> **DATA FOR THE TASK**:
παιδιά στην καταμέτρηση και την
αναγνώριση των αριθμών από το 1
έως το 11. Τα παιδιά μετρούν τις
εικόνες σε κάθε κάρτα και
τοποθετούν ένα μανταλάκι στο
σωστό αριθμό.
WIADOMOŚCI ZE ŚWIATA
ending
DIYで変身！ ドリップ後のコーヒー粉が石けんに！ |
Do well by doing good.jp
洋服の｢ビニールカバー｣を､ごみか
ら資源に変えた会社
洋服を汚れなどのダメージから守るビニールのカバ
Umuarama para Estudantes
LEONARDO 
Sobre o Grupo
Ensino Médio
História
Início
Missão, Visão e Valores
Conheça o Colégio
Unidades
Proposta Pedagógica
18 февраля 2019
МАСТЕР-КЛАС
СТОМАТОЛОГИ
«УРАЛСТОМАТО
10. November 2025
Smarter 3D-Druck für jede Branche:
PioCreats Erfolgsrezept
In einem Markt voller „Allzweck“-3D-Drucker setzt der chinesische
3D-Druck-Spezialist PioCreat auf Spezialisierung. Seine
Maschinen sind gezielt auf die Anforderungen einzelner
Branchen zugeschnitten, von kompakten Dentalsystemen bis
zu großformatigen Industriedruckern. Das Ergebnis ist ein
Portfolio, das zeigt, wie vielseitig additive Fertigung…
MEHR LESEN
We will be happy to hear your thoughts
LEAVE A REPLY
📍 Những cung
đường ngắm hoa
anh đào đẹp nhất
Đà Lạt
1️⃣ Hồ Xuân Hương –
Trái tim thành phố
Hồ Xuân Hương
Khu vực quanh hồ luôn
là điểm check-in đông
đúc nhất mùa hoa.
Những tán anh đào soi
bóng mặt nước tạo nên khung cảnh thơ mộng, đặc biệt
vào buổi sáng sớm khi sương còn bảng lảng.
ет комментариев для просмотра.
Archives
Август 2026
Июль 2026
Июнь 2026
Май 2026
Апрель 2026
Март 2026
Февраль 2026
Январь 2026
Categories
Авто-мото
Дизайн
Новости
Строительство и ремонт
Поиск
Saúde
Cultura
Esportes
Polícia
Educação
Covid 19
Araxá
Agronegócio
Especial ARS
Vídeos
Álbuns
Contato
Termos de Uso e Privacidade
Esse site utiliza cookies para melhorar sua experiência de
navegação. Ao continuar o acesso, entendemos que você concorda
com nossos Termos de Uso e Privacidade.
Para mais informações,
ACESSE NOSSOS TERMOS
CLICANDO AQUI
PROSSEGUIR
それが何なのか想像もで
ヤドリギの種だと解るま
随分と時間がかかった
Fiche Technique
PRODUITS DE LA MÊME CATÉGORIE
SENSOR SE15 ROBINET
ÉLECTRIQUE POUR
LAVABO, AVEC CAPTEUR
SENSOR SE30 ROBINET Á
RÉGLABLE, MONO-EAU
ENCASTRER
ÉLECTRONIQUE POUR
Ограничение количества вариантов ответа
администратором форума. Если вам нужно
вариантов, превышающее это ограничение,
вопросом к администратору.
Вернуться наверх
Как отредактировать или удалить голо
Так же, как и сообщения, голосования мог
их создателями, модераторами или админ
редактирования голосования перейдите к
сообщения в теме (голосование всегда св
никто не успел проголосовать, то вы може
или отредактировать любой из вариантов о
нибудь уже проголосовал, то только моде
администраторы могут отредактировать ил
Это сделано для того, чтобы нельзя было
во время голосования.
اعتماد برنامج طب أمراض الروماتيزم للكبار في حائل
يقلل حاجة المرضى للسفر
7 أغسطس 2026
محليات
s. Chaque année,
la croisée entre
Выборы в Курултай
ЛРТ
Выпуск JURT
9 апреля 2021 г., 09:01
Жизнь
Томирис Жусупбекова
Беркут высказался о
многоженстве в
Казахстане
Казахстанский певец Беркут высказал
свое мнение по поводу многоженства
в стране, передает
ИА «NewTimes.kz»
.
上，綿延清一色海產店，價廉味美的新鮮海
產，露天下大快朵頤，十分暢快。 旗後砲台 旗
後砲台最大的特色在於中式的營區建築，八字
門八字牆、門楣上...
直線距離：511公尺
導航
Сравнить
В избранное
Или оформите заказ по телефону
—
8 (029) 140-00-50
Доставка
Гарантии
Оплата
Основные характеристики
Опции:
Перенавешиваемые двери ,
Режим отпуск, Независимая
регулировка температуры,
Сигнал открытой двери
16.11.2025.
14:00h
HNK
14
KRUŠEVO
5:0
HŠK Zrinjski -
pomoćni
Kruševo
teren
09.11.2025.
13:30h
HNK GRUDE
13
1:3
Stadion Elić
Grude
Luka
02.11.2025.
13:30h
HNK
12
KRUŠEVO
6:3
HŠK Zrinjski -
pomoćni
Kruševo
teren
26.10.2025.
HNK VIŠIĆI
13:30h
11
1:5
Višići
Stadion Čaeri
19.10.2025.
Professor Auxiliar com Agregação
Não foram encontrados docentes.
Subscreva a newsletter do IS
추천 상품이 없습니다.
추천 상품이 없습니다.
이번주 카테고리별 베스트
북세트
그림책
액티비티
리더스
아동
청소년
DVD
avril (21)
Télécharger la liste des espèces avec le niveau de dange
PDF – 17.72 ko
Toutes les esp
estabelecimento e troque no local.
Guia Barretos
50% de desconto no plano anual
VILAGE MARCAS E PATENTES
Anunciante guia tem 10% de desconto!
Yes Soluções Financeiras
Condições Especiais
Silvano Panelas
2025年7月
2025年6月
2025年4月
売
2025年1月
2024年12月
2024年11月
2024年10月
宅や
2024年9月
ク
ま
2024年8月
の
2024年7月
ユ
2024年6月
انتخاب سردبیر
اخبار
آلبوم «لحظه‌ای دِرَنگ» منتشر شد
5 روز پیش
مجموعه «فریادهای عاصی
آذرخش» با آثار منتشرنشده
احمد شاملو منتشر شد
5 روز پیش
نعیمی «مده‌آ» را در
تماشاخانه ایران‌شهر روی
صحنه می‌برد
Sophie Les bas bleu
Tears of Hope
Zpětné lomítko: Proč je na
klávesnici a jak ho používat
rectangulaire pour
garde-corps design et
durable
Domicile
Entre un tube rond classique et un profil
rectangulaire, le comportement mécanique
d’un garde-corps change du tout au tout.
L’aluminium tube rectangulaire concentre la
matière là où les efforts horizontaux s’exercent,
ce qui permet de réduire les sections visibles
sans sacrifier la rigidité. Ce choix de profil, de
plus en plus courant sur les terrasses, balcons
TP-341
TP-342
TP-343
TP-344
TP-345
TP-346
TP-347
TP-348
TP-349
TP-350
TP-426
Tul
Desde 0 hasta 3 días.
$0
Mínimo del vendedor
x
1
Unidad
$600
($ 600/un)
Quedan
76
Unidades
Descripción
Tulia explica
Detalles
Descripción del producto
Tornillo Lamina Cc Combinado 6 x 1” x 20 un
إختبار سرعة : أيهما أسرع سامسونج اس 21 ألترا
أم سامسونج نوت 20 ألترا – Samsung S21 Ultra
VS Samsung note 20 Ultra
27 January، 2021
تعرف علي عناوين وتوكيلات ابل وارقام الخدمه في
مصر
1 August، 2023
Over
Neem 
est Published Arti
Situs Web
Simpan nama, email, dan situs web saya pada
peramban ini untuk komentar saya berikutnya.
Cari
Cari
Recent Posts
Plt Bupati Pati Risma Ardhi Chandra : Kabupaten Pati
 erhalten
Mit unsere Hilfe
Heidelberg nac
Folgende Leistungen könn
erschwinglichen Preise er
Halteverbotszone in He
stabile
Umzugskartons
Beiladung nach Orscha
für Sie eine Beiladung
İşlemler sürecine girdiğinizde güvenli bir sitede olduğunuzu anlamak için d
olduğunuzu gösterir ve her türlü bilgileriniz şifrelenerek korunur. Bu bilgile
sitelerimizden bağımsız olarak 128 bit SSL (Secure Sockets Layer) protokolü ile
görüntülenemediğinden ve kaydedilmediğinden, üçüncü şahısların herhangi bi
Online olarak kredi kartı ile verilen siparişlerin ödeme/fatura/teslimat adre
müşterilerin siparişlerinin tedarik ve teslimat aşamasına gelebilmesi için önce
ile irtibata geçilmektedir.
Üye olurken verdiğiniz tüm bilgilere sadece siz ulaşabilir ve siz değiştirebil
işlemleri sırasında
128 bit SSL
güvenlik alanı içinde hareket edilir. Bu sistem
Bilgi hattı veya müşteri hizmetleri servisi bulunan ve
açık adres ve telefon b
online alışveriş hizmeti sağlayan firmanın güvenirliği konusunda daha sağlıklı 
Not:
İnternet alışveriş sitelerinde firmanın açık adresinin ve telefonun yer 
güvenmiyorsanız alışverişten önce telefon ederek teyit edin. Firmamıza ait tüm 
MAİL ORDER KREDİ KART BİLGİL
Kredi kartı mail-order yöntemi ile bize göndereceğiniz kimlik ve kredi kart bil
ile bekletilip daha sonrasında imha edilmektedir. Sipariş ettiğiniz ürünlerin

> **EXERCISE INSTRUCTIONS**: Find how many lines of the listing hold "سامسونج" and give the number by itself.

> **EXPECTED ANSWER**: 2